### EXERCISE AIM
Omit the pictures and copy the entries exactly.
== == ==
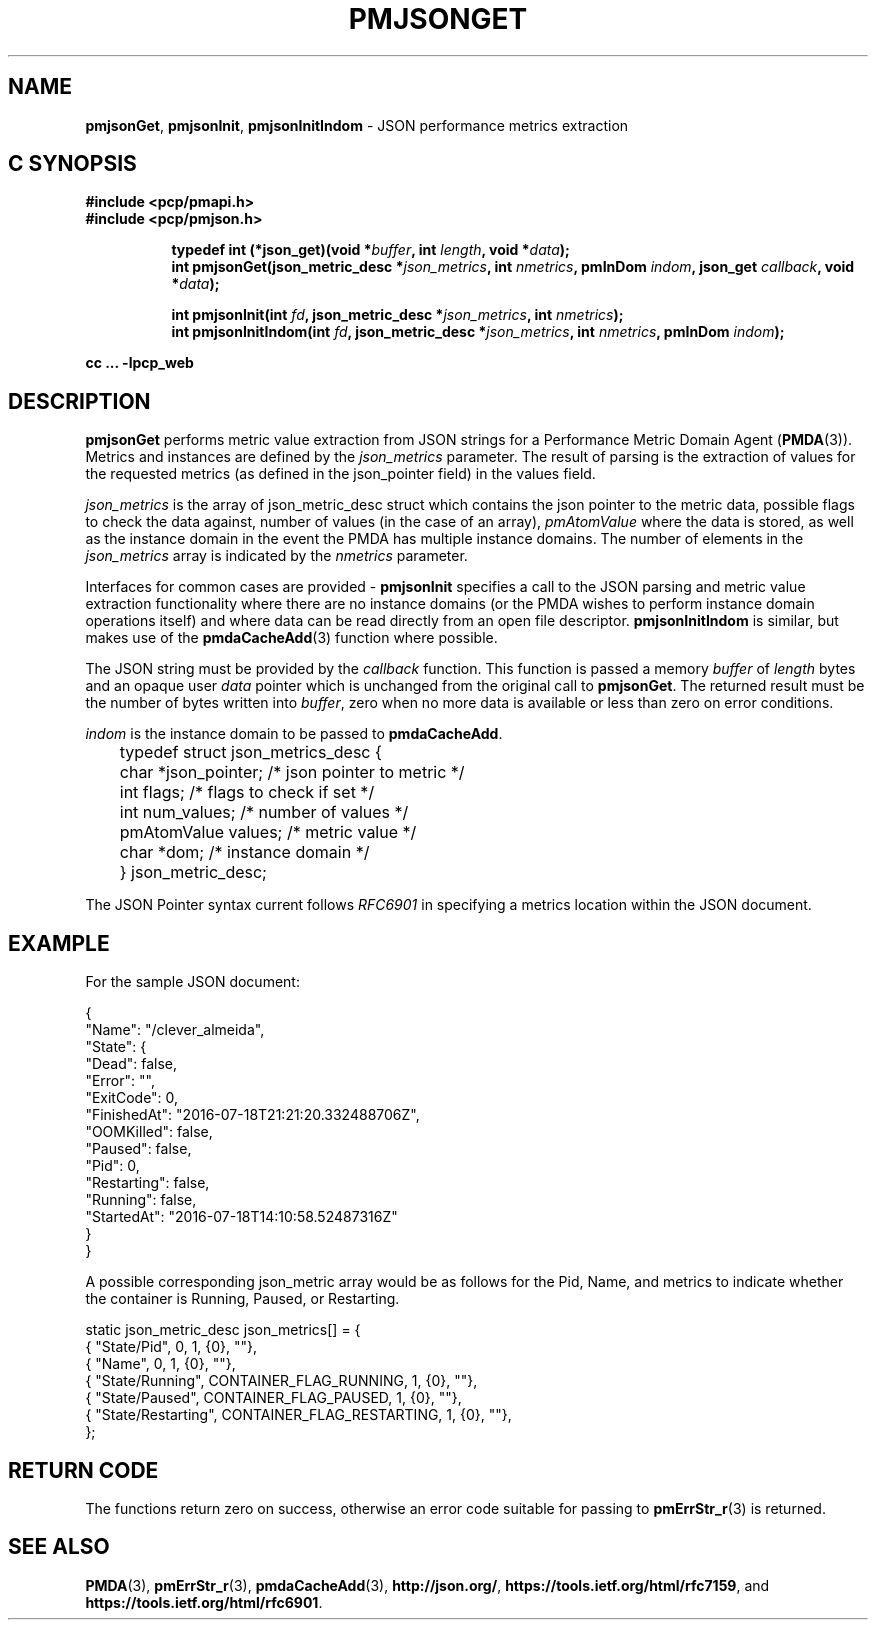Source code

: '\"macro stdmacro
.\"
.\" Copyright (c) 2016-2017 Red Hat.
.\" 
.\" This program is free software; you can redistribute it and/or modify it
.\" under the terms of the GNU General Public License as published by the
.\" Free Software Foundation; either version 2 of the License, or (at your
.\" option) any later version.
.\" 
.\" This program is distributed in the hope that it will be useful, but
.\" WITHOUT ANY WARRANTY; without even the implied warranty of MERCHANTABILITY
.\" or FITNESS FOR A PARTICULAR PURPOSE.  See the GNU General Public License
.\" for more details.
.\" 
.\"
.TH PMJSONGET 3 "PCP" "Performance Co-Pilot"
.SH NAME
\f3pmjsonGet\f1,
\f3pmjsonInit\f1,
\f3pmjsonInitIndom\f1 \- JSON performance metrics extraction
.SH "C SYNOPSIS"
.ft 3
#include <pcp/pmapi.h>
.br
#include <pcp/pmjson.h>
.sp
.ad l
.hy 0
.in +8n
.ti -8n
typedef int (*json_get)(void *\fIbuffer\fP, int \fIlength\fP, void *\fIdata\fP);
.br
.ti -8n
int pmjsonGet(json_metric_desc *\fIjson_metrics\fP, int \fInmetrics\fP, pmInDom \fIindom\fP, json_get \fIcallback\fP, void *\fIdata\fP);
.sp
.in
.hy
.ad
.in +8n
.ti -8n
int pmjsonInit(int \fIfd\fP, json_metric_desc *\fIjson_metrics\fP, int \fInmetrics\fP);
.br
.ti -8n
int pmjsonInitIndom(int \fIfd\fP, json_metric_desc *\fIjson_metrics\fP, int \fInmetrics\fP, pmInDom \fIindom\fP);
.br
.sp
.in
.hy
.ad
cc ... \-lpcp_web
.ft 1
.SH DESCRIPTION
\f3pmjsonGet\f1 performs metric value extraction from JSON strings for a
Performance Metric Domain Agent (\fBPMDA\fP(3)).
Metrics and instances are defined by the \f2json_metrics\f1 parameter.
The result of parsing is the extraction of values for the requested
metrics (as defined in the json_pointer field) in the values field.
.PP
\f2json_metrics\f1 is the array of json_metric_desc struct which
contains the json pointer to the metric data, possible flags to check
the data against, number of values (in the case of an array),
\f2pmAtomValue\f1 where the data is stored, as well as the instance
domain in the event the PMDA has multiple instance domains.
The number of elements in the
.IR json_metrics
array is indicated by the \f2nmetrics\f1 parameter.
.PP
Interfaces for common cases are provided \- \f3pmjsonInit\f1 specifies
a call to the JSON parsing and metric value extraction functionality
where there are no instance domains (or the PMDA wishes to perform
instance domain operations itself) and where data can be read directly
from an open file descriptor.
\f3pmjsonInitIndom\f1 is similar, but makes use of the
.BR pmdaCacheAdd (3)
function where possible.
.PP
The JSON string must be provided by the \f2callback\f1 function.
This function is passed a memory \f2buffer\f1 of \f2length\f1 bytes and
an opaque user \f2data\f1 pointer which is unchanged from the original
call to
.BR pmjsonGet .
The returned result must be the number of bytes written into \f2buffer\f1,
zero when no more data is available or less than zero on error conditions.
.PP
\f2indom\f1 is the instance domain to be passed to \f3pmdaCacheAdd\f1.
.P
.nf
	typedef struct json_metrics_desc {
	    char          *json_pointer;  /* json pointer to metric */
	    int           flags;          /* flags to check if set */
	    int           num_values;     /* number of values */
	    pmAtomValue   values;         /* metric value */
	    char          *dom;           /* instance domain */
	} json_metric_desc;
.fi
.P
The JSON Pointer syntax current follows \f2RFC6901\f1 in specifying a
metrics location within the JSON document.
.SH EXAMPLE
For the sample JSON document:
.P
.ft CW
.nf
{
    "Name": "/clever_almeida",
    "State": {
        "Dead": false,
        "Error": "",
        "ExitCode": 0,
        "FinishedAt": "2016-07-18T21:21:20.332488706Z",
        "OOMKilled": false,
        "Paused": false,
        "Pid": 0,
        "Restarting": false,
        "Running": false,
        "StartedAt": "2016-07-18T14:10:58.52487316Z"
    }
}
.fi
.ft R
.P
A possible corresponding json_metric array would be as follows for the
Pid, Name, and metrics to indicate whether the container is Running,
Paused, or Restarting.
.P
.ft CW
.nf
static json_metric_desc json_metrics[] = {
    { "State/Pid", 0, 1, {0}, ""},
    { "Name", 0, 1, {0}, ""},
    { "State/Running", CONTAINER_FLAG_RUNNING, 1, {0}, ""},
    { "State/Paused", CONTAINER_FLAG_PAUSED, 1, {0}, ""},
    { "State/Restarting", CONTAINER_FLAG_RESTARTING, 1, {0}, ""},
};
.fi
.ft R
.SH RETURN CODE
The functions return zero on success, otherwise an error code suitable
for passing to
.BR pmErrStr_r (3)
is returned.
.SH SEE ALSO
.BR PMDA (3),
.BR pmErrStr_r (3),
.BR pmdaCacheAdd (3),
.nh
.BR http://json.org/ ,
.hy
.nh
.BR https://tools.ietf.org/html/rfc7159 ,
.hy
and
.nh
.BR https://tools.ietf.org/html/rfc6901 .
.hy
== == ==
### ANSWER FOR THE TASK
Source code

: '\"macro stdmacro
.\"
.\" Copyright (c) 2016-2017 Red Hat.
.\" 
.\" This program is free software; you can redistribute it and/or modify it
.\" under the terms of the GNU General Public License as published by the
.\" Free Software Foundation; either version 2 of the License, or (at your
.\" option) any later version.
.\" 
.\" This program is distributed in the hope that it will be useful, but
.\" WITHOUT ANY WARRANTY; without even the implied warranty of MERCHANTABILITY
.\" or FITNESS FOR A PARTICULAR PURPOSE.  See the GNU General Public License
.\" for more details.
.\" 
.\"
.TH PMJSONGET 3 "PCP" "Performance Co-Pilot"
.SH NAME
\f3pmjsonGet\f1,
\f3pmjsonInit\f1,
\f3pmjsonInitIndom\f1 \- JSON performance metrics extraction
.SH "C SYNOPSIS"
.ft 3
#include <pcp/pmapi.h>
.br
#include <pcp/pmjson.h>
.sp
.ad l
.hy 0
.in +8n
.ti -8n
typedef int (*json_get)(void *\fIbuffer\fP, int \fIlength\fP, void *\fIdata\fP);
.br
.ti -8n
int pmjsonGet(json_metric_desc *\fIjson_metrics\fP, int \fInmetrics\fP, pmInDom \fIindom\fP, json_get \fIcallback\fP, void *\fIdata\fP);
.sp
.in
.hy
.ad
.in +8n
.ti -8n
int pmjsonInit(int \fIfd\fP, json_metric_desc *\fIjson_metrics\fP, int \fInmetrics\fP);
.br
.ti -8n
int pmjsonInitIndom(int \fIfd\fP, json_metric_desc *\fIjson_metrics\fP, int \fInmetrics\fP, pmInDom \fIindom\fP);
.br
.sp
.in
.hy
.ad
cc ... \-lpcp_web
.ft 1
.SH DESCRIPTION
\f3pmjsonGet\f1 performs metric value extraction from JSON strings for a
Performance Metric Domain Agent (\fBPMDA\fP(3)).
Metrics and instances are defined by the \f2json_metrics\f1 parameter.
The result of parsing is the extraction of values for the requested
metrics (as defined in the json_pointer field) in the values field.
.PP
\f2json_metrics\f1 is the array of json_metric_desc struct which
contains the json pointer to the metric data, possible flags to check
the data against, number of values (in the case of an array),
\f2pmAtomValue\f1 where the data is stored, as well as the instance
domain in the event the PMDA has multiple instance domains.
The number of elements in the
.IR json_metrics
array is indicated by the \f2nmetrics\f1 parameter.
.PP
Interfaces for common cases are provided \- \f3pmjsonInit\f1 specifies
a call to the JSON parsing and metric value extraction functionality
where there are no instance domains (or the PMDA wishes to perform
instance domain operations itself) and where data can be read directly
from an open file descriptor.
\f3pmjsonInitIndom\f1 is similar, but makes use of the
.BR pmdaCacheAdd (3)
function where possible.
.PP
The JSON string must be provided by the \f2callback\f1 function.
This function is passed a memory \f2buffer\f1 of \f2length\f1 bytes and
an opaque user \f2data\f1 pointer which is unchanged from the original
call to
.BR pmjsonGet .
The returned result must be the number of bytes written into \f2buffer\f1,
zero when no more data is available or less than zero on error conditions.
.PP
\f2indom\f1 is the instance domain to be passed to \f3pmdaCacheAdd\f1.
.P
.nf
	typedef struct json_metrics_desc {
	    char          *json_pointer;  /* json pointer to metric */
	    int           flags;          /* flags to check if set */
	    int           num_values;     /* number of values */
	    pmAtomValue   values;         /* metric value */
	    char          *dom;           /* instance domain */
	} json_metric_desc;
.fi
.P
The JSON Pointer syntax current follows \f2RFC6901\f1 in specifying a
metrics location within the JSON document.
.SH EXAMPLE
For the sample JSON document:
.P
.ft CW
.nf
{
    "Name": "/clever_almeida",
    "State": {
        "Dead": false,
        "Error": "",
        "ExitCode": 0,
        "FinishedAt": "2016-07-18T21:21:20.332488706Z",
        "OOMKilled": false,
        "Paused": false,
        "Pid": 0,
        "Restarting": false,
        "Running": false,
        "StartedAt": "2016-07-18T14:10:58.52487316Z"
    }
}
.fi
.ft R
.P
A possible corresponding json_metric array would be as follows for the
Pid, Name, and metrics to indicate whether the container is Running,
Paused, or Restarting.
.P
.ft CW
.nf
static json_metric_desc json_metrics[] = {
    { "State/Pid", 0, 1, {0}, ""},
    { "Name", 0, 1, {0}, ""},
    { "State/Running", CONTAINER_FLAG_RUNNING, 1, {0}, ""},
    { "State/Paused", CONTAINER_FLAG_PAUSED, 1, {0}, ""},
    { "State/Restarting", CONTAINER_FLAG_RESTARTING, 1, {0}, ""},
};
.fi
.ft R
.SH RETURN CODE
The functions return zero on success, otherwise an error code suitable
for passing to
.BR pmErrStr_r (3)
is returned.
.SH SEE ALSO
.BR PMDA (3),
.BR pmErrStr_r (3),
.BR pmdaCacheAdd (3),
.nh
.BR http://json.org/ ,
.hy
.nh
.BR https://tools.ietf.org/html/rfc7159 ,
.hy
and
.nh
.BR https://tools.ietf.org/html/rfc6901 .
.hy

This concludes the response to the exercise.